RICHARD K. MCCLELLAND
AMENDMENT NO. 2 TO AMENDED AND RESTATED EMPLOYMENT AGREEMENT
This Amendment No. 2 to Amended and Restated Employment Agreement
("Amendment") is made and entered into on March 20, 1998, between DYNAMEX INC.,
a Delaware corporation, hereinafter referred to as the "Company," and RICHARD K.
MCCLELLAND, hereinafter referred to as "Executive."
WHEREAS, Executive and the Company have entered into an Amended and
Restated Employment Agreement, dated as of July 11, 1995, as amended by
Amendment No. 1 thereto, dated as of July 1, 1996 and effective as of September
27, 1995 (as amended, the "Agreement"); and
WHEREAS, the parties hereto mutually desire to amend certain provisions
of the Agreement;
NOW, THEREFORE, the parties hereto agree as follows.
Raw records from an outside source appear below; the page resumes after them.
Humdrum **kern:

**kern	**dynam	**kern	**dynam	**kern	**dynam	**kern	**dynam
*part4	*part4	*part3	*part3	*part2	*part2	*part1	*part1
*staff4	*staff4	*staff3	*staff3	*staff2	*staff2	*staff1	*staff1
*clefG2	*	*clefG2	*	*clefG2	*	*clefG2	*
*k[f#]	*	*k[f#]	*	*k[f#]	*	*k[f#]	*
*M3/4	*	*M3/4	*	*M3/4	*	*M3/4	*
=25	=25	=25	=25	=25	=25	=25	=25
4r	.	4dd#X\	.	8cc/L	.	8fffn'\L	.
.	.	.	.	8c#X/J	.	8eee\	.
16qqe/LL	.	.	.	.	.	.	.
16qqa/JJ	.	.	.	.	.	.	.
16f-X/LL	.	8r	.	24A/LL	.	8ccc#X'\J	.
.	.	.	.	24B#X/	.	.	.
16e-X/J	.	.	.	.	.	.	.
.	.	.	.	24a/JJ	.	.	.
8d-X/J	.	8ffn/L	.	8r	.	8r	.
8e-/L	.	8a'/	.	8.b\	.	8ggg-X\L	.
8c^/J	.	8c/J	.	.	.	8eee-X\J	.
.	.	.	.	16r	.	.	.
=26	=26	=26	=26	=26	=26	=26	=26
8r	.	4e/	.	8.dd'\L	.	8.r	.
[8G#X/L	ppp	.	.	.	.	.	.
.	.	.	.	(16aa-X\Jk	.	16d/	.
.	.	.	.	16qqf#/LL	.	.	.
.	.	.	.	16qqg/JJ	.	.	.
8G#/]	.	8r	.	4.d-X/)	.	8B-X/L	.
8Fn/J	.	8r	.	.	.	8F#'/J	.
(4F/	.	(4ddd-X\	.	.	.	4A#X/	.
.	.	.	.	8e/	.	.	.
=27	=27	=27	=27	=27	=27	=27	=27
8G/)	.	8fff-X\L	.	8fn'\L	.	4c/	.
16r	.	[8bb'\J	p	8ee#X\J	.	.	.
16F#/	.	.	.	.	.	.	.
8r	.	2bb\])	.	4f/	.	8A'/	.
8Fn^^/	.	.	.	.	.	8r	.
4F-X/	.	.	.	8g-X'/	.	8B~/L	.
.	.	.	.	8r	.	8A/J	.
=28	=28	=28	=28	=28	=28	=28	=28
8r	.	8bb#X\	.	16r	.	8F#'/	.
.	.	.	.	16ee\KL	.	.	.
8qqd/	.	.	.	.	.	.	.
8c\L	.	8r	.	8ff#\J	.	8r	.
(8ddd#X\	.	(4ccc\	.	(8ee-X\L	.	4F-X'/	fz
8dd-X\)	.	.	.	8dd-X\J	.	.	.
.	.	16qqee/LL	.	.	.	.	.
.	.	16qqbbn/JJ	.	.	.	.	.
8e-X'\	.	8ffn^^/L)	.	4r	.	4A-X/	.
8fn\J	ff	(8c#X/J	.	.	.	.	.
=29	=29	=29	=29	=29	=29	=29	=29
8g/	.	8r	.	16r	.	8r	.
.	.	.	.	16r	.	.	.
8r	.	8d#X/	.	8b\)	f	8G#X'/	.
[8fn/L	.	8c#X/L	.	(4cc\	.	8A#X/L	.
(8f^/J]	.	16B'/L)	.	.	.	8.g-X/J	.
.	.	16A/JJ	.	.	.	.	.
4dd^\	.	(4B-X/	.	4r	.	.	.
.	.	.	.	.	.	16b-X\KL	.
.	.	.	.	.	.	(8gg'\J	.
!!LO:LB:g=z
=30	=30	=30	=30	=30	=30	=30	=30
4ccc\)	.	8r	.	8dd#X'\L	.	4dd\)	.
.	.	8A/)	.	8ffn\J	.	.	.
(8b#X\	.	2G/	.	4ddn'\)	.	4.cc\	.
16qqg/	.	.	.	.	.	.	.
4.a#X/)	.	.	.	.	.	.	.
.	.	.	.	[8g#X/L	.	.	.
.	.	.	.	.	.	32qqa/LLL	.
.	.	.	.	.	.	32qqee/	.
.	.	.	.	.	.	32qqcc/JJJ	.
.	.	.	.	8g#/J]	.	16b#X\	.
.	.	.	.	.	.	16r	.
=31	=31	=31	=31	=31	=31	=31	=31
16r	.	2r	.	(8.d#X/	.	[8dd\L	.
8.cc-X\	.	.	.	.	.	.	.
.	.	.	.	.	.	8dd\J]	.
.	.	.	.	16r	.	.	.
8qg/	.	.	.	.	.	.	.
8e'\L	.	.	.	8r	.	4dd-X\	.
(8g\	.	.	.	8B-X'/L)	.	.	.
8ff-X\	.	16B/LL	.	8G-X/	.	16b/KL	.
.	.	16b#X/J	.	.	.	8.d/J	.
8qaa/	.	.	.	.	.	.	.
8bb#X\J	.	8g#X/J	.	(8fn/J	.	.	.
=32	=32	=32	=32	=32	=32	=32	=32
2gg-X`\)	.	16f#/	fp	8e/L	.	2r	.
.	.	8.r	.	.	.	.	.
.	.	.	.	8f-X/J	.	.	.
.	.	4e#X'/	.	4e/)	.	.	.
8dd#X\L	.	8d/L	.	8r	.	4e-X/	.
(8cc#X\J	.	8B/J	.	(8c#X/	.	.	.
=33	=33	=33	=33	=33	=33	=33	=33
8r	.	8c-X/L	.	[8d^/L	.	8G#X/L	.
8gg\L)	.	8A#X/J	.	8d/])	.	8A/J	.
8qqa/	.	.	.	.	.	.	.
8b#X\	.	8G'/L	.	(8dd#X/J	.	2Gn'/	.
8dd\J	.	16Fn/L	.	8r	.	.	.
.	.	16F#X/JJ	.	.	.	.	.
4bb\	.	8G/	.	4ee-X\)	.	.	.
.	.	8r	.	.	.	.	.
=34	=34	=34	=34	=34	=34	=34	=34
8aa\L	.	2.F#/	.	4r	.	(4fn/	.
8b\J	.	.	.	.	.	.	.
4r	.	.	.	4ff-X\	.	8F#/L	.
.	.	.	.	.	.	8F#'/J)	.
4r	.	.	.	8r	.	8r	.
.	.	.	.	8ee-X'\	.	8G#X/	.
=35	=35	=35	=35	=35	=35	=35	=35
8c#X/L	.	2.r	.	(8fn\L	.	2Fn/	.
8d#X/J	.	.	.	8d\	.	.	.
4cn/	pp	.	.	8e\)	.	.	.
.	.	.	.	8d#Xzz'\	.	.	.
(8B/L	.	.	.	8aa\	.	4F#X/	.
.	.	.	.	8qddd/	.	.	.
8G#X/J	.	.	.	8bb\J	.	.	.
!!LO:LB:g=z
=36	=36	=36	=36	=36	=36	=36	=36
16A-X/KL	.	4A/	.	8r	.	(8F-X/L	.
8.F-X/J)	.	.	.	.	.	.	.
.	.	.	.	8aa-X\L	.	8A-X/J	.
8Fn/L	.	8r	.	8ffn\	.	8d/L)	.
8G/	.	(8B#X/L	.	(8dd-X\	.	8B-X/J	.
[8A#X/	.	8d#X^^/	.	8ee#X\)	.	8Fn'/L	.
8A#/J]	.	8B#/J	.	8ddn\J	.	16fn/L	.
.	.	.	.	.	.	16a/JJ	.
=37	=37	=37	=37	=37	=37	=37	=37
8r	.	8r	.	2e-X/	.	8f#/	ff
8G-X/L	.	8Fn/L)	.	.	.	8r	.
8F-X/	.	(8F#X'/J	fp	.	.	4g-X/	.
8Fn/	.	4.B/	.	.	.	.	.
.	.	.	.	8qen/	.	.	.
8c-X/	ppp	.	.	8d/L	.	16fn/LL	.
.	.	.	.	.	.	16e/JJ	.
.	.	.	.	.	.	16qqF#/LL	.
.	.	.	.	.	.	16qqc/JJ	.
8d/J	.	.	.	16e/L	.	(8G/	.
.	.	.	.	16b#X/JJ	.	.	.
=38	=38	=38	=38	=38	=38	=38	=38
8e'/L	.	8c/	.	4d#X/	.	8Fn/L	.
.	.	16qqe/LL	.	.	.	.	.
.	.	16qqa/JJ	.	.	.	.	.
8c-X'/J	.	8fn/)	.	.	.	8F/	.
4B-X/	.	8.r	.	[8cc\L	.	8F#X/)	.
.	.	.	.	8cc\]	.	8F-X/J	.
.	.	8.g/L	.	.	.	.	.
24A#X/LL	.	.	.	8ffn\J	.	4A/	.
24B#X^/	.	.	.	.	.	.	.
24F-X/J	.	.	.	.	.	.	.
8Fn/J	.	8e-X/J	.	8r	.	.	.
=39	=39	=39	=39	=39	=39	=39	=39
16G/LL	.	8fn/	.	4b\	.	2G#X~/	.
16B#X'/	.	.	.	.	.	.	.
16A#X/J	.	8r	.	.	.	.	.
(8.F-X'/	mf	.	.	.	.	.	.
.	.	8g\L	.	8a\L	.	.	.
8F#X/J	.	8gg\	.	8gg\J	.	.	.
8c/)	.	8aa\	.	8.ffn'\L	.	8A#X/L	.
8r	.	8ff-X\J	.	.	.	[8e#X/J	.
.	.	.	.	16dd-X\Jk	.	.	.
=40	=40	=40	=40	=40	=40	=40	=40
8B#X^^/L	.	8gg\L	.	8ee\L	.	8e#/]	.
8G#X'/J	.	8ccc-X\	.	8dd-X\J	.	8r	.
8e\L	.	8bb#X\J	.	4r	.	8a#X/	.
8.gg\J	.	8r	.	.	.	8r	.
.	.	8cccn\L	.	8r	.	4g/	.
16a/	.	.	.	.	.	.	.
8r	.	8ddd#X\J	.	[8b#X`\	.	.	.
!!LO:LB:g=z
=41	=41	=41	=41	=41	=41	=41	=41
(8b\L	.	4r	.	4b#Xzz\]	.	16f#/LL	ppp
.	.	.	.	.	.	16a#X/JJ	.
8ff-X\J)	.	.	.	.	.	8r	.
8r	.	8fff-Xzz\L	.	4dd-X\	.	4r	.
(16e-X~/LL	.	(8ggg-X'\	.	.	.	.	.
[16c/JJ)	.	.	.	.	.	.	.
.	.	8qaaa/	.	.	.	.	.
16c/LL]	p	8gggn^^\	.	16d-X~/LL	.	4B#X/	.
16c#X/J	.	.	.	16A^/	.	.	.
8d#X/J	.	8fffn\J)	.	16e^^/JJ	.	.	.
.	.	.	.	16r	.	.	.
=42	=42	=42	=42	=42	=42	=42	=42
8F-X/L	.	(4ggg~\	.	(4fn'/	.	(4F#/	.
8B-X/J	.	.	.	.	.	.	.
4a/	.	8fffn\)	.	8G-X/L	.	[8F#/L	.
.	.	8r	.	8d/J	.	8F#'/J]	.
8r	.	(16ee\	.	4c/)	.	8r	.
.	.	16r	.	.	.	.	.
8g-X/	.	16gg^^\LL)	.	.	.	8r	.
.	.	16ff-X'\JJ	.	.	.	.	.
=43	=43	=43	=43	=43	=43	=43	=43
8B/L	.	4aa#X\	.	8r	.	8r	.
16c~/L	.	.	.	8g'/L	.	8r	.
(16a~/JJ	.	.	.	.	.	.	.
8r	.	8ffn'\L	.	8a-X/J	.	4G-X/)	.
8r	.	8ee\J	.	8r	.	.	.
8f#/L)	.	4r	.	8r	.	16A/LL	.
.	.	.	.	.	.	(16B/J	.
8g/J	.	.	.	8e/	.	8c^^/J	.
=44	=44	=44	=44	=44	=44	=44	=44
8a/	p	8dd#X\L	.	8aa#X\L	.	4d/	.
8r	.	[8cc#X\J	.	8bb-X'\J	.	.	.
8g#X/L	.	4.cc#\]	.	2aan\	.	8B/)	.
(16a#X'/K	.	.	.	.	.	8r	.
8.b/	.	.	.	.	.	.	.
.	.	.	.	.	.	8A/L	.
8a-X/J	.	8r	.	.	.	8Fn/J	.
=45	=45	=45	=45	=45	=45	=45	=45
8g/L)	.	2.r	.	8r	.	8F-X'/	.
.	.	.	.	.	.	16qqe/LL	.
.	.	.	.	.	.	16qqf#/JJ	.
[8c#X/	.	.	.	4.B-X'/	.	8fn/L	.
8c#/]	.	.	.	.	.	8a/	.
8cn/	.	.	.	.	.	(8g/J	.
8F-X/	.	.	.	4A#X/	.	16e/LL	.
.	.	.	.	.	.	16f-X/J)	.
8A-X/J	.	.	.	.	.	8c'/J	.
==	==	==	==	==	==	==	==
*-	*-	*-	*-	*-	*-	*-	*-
1. On December 20, 1995, Parcelway Systems Holding Corp. changed
its name to Dynamex Inc. The name "Parcelway Systems Holding Corp." shall be
replaced with "Dynamex Inc." wherever it appears in the Agreement, and the
defined term "Holdings" shall be replaced with the term "Dynamex" wherever it
appears in the Agreement.
2. Section 4 of the Agreement shall hereinafter read as follows:
"4. Grant Options.
(a) The Company has granted to Executive stock
options (the "Grant Options") for the purchase of 48,000
shares (reflecting the 4 for 1 split of Common Stock effective
on June 3, 1996) of the Dynamex Common Stock at an exercise
price of US $4.25 per share ("Exercise Price") pursuant to the
form of option agreement attached hereto as Exhibit B. The
shares of Dynamex Common Stock that are to be issued to
Executive upon exercise of the Grant Options shall be referred
to herein as the "Grant Shares."
(b) The Company shall pay Executive eight equal
bonus payments each in the amount of $25,500 plus interest as
calculated herein, with the first such payment to be made on
the last day of the third month following Executive's exercise
of the Grant Options (the "Exercise Date") and remaining
payments to be made on the last day of each succeeding
three-month period, respectively, with the eighth and last
such payment to be made on the eighteen month anniversary of
the initial payment date. Interest shall be paid along with
each bonus payment and shall accrue from the date the Grant
Options are exercised
on the unpaid balance of all such bonus payments at the rate
announced publicly by NationsBank of Texas, N.A. in Dallas,
Texas, from time to time as its prime rate.
(c) If this Agreement is terminated after the Exercise
Date for any reason other than those set forth in Section 2(a), 2(c) or
2(d), then the entire principal amount of the Option Bonus that is due
and unpaid on such termination date, shall become immediately due and
payable to Executive.
3. Except as set forth above, the other provisions of the
Agreement shall remain in full force and effect.
4. This Amendment shall be governed by and construed in
accordance with the laws of Delaware.
EXECUTED the day, month and year first above written.